Moneybox

The Danger of Coddling Community Banks

A PNC bank building is seen on February 19, 2009 in Washington, DC.

Photo by KAREN BLEIER/AFP/Getty Images

Watching Ben Bernanke testify before the House Financial Services Committee it’s clear that lots of House members are eager to make sure that tighter regulation of the financial sector doesn’t lead to tighter regulation of community banks. This makes some sense, since the failure of any given small bank isn’t that big a deal. But there’s a potentially dangerous slippery slope here that Representative Steve Stivers (R-Ohio) rapidly illustrated when it came to be his turn to ask a question, where he opined that firms such as PNC Bank and US Bancorp should be considered a kind of community bank.
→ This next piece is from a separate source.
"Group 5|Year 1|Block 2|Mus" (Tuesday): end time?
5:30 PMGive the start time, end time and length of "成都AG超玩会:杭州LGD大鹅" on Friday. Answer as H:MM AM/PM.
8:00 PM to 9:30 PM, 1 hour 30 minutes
Those banks happen to operate in Ohio, but you could also put institutions such as HSBC, Capital One, TD Bank, and Suntrust in this mid-major category. Banks like this really are substantially smaller than a Wells Fargo or a Goldman Sachs. But on another level, this is nuts. These are giant banks, and I promise you that if PNC went bust it’d be a really big deal. Normally when a bank fails, the FDIC likes to arrange for it to be taken over by some other bank. But these mid-majors are large enough that they’d be hard for most firms to swallow. And would you really want one of them to be folded into one of the existing giant banks? At the same time, simply closing a bank of that scale would be both fiscally and economically costly.
Long story short, you need to regulate these banks just as much as you need to regulate the true giants. Since they tend not to be in as many different lines of business as the biggest banks, it’s perhaps simpler to regulate them. But you’ve got to watch the leverage here just as much as anyplace else.